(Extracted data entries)
+++
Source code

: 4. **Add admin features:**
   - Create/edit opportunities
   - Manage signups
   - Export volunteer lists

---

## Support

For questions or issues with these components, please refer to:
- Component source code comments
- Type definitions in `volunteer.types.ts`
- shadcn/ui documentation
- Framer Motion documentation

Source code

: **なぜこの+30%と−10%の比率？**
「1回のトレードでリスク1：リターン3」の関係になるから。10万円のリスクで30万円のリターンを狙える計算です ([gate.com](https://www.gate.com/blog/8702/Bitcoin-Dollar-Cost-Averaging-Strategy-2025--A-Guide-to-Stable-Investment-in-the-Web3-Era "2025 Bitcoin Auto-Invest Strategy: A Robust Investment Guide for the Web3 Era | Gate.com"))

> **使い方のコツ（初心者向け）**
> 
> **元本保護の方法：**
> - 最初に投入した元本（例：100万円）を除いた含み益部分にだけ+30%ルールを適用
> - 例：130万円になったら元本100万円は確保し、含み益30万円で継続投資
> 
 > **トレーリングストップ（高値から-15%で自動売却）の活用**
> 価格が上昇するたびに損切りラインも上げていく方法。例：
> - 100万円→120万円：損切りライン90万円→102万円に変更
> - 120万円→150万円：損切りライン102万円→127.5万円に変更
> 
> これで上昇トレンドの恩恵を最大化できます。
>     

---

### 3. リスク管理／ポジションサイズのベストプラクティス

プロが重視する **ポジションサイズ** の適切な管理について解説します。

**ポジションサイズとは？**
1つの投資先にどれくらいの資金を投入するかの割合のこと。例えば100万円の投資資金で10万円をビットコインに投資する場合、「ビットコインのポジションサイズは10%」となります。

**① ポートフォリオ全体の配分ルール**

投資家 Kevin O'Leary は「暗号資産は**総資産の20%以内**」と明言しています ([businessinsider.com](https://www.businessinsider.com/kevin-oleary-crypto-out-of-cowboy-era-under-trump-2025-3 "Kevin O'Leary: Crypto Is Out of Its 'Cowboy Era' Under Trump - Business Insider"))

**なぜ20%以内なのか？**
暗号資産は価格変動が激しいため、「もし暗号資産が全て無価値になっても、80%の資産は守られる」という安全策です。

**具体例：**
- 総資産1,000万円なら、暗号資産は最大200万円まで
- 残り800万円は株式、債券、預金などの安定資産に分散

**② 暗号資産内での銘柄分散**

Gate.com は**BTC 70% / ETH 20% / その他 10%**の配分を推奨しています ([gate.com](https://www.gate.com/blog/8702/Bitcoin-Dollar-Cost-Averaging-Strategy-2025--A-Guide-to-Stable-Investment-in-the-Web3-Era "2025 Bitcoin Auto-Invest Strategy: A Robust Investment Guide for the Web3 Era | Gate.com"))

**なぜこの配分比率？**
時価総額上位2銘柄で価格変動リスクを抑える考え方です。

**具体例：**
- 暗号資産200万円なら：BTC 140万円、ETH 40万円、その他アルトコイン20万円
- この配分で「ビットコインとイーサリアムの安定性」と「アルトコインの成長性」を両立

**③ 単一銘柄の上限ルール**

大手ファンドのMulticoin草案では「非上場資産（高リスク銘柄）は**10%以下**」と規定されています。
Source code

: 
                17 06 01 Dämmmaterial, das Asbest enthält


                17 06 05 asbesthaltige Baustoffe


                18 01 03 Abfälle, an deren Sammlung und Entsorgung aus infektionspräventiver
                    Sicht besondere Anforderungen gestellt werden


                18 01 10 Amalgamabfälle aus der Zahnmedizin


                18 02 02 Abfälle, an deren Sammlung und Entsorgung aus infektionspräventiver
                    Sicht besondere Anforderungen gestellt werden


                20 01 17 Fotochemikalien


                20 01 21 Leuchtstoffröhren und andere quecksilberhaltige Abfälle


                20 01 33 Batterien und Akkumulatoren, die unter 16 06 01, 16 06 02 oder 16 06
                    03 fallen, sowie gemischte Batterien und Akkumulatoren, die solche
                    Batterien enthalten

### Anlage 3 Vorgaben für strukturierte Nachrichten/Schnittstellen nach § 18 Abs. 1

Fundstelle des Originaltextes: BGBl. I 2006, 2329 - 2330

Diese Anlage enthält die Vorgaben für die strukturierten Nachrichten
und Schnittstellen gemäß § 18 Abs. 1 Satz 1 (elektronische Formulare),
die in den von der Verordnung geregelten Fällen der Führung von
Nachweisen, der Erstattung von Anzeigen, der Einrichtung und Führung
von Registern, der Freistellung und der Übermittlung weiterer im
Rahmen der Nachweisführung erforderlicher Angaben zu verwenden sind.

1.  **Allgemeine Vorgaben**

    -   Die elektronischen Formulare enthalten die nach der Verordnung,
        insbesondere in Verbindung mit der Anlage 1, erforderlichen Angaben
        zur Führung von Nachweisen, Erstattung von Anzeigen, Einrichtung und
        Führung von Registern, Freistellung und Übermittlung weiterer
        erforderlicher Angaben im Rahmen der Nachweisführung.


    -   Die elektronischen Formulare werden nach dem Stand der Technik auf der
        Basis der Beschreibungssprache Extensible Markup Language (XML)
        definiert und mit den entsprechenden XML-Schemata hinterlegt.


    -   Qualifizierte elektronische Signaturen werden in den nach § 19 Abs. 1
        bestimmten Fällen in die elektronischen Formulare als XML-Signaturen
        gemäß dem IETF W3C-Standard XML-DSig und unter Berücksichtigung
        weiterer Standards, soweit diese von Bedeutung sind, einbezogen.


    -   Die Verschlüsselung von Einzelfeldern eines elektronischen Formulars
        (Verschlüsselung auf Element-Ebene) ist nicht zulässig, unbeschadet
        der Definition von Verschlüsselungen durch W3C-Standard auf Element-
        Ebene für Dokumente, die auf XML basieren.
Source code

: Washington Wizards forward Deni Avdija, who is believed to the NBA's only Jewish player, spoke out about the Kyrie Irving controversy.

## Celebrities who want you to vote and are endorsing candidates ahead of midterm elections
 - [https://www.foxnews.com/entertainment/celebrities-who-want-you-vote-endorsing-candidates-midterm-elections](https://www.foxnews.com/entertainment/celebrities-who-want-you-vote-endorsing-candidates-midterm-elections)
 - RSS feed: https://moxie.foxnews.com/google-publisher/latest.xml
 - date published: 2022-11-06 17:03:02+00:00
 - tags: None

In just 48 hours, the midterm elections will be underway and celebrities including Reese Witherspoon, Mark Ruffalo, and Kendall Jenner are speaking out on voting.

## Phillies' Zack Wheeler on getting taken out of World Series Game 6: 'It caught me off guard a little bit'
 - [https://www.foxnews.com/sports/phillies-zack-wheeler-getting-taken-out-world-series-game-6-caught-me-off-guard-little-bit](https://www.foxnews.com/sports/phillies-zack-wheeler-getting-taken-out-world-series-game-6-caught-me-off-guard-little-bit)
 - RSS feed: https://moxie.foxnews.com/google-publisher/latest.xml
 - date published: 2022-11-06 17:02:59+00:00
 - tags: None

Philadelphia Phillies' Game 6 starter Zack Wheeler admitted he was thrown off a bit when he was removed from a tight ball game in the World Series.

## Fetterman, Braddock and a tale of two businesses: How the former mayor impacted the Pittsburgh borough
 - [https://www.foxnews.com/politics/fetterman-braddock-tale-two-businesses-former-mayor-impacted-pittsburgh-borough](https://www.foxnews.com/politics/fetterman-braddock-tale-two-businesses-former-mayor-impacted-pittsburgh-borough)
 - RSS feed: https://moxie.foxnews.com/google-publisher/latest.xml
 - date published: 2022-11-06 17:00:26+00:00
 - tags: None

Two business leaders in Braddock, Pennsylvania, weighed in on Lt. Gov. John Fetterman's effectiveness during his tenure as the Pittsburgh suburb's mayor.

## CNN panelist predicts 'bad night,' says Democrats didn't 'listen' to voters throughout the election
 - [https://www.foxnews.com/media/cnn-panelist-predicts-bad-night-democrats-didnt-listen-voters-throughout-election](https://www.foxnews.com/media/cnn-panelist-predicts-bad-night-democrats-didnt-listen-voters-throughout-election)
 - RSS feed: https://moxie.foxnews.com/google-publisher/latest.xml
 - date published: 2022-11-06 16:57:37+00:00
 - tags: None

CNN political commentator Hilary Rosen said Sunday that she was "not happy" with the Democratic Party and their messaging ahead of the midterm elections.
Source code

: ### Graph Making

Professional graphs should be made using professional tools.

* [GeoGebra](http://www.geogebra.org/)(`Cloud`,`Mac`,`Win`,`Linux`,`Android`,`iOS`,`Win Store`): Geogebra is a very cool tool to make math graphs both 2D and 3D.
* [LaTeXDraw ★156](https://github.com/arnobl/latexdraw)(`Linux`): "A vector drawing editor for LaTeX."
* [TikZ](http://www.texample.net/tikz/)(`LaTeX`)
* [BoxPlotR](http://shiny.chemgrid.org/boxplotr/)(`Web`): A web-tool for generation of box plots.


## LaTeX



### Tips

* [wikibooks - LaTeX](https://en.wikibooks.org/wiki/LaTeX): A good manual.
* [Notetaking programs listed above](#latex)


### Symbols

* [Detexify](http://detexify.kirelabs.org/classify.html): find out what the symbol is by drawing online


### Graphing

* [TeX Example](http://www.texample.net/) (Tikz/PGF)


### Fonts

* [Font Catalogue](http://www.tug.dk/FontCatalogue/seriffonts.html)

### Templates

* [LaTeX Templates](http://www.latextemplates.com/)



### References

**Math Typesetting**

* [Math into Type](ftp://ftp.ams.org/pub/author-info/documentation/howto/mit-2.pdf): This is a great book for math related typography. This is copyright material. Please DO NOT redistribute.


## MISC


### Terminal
+++
Find every line in the records that contains the string "drawing", matching case exactly, and copy each of those lines.

◆ WRITTEN RESPONSE ◆
* [LaTeXDraw ★156](https://github.com/arnobl/latexdraw)(`Linux`): "A vector drawing editor for LaTeX."
* [Detexify](http://detexify.kirelabs.org/classify.html): find out what the symbol is by drawing online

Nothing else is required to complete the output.